What this task involves → What you return must match the data exactly, line for line.

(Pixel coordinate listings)
•••
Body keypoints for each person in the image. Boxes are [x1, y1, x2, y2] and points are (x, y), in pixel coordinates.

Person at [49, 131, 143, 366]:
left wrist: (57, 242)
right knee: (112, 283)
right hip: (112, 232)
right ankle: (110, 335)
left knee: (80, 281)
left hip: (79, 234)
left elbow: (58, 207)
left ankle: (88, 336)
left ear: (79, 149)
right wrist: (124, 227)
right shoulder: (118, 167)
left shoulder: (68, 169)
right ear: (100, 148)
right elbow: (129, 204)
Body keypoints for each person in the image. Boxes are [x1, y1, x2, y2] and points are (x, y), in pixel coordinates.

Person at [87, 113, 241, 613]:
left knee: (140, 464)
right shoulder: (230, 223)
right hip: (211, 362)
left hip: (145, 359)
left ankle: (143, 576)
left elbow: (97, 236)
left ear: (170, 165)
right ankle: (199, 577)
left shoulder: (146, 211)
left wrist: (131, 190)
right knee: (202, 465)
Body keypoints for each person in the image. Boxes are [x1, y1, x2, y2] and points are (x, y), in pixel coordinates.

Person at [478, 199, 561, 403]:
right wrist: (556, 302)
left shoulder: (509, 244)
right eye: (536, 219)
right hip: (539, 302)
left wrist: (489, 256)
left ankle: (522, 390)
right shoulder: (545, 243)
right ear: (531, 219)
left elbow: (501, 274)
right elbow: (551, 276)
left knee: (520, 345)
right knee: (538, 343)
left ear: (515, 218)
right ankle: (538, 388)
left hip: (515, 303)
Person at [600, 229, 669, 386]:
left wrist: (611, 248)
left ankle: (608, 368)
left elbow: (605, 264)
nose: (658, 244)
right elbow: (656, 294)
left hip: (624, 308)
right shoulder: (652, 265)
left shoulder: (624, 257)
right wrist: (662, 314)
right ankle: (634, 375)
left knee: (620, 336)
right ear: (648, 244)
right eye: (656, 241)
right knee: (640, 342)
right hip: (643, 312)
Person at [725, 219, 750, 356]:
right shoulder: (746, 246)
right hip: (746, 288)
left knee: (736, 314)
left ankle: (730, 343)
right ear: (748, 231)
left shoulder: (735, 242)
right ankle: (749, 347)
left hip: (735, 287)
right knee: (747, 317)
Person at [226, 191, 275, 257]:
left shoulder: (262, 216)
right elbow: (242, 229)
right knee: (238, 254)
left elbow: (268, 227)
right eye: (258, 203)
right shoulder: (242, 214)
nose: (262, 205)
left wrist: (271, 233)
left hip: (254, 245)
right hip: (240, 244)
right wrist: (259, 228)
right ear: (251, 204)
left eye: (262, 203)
•••
Task solution →
Body keypoints for each person in the image. Boxes are [x1, y1, x2, y2] and points are (x, y), in pixel coordinates.

Person at [49, 131, 143, 366]:
left wrist: (57, 242)
right knee: (112, 283)
right hip: (112, 232)
right ankle: (110, 335)
left knee: (80, 281)
left hip: (79, 234)
left elbow: (58, 207)
left ankle: (88, 336)
left ear: (79, 149)
right wrist: (124, 227)
right shoulder: (118, 167)
left shoulder: (68, 169)
right ear: (100, 148)
right elbow: (129, 204)
Body keypoints for each person in the image. Boxes are [x1, y1, x2, y2] and points are (x, y), in pixel coordinates.

Person at [87, 113, 241, 613]:
left knee: (140, 464)
right shoulder: (230, 223)
right hip: (211, 362)
left hip: (145, 359)
left ankle: (143, 576)
left elbow: (97, 236)
left ear: (170, 165)
right ankle: (199, 577)
left shoulder: (146, 211)
left wrist: (131, 190)
right knee: (202, 465)
Body keypoints for each person in the image. Boxes are [x1, y1, x2, y2] and points are (x, y), in pixel coordinates.

Person at [478, 199, 561, 403]:
right wrist: (556, 302)
left shoulder: (509, 244)
right eye: (536, 219)
right hip: (539, 302)
left wrist: (489, 256)
left ankle: (522, 390)
right shoulder: (545, 243)
right ear: (531, 219)
left elbow: (501, 274)
right elbow: (551, 276)
left knee: (520, 345)
right knee: (538, 343)
left ear: (515, 218)
right ankle: (538, 388)
left hip: (515, 303)
Person at [600, 229, 669, 386]:
left wrist: (611, 248)
left ankle: (608, 368)
left elbow: (605, 264)
nose: (658, 244)
right elbow: (656, 294)
left hip: (624, 308)
right shoulder: (652, 265)
left shoulder: (624, 257)
right wrist: (662, 314)
right ankle: (634, 375)
left knee: (620, 336)
right ear: (648, 244)
right eye: (656, 241)
right knee: (640, 342)
right hip: (643, 312)
Person at [725, 219, 750, 356]:
right shoulder: (746, 246)
right hip: (746, 288)
left knee: (736, 314)
left ankle: (730, 343)
right ear: (748, 231)
left shoulder: (735, 242)
right ankle: (749, 347)
left hip: (735, 287)
right knee: (747, 317)
Person at [226, 191, 275, 257]:
left shoulder: (262, 216)
right elbow: (242, 229)
right knee: (238, 254)
left elbow: (268, 227)
right eye: (258, 203)
right shoulder: (242, 214)
nose: (262, 205)
left wrist: (271, 233)
left hip: (254, 245)
right hip: (240, 244)
right wrist: (259, 228)
right ear: (251, 204)
left eye: (262, 203)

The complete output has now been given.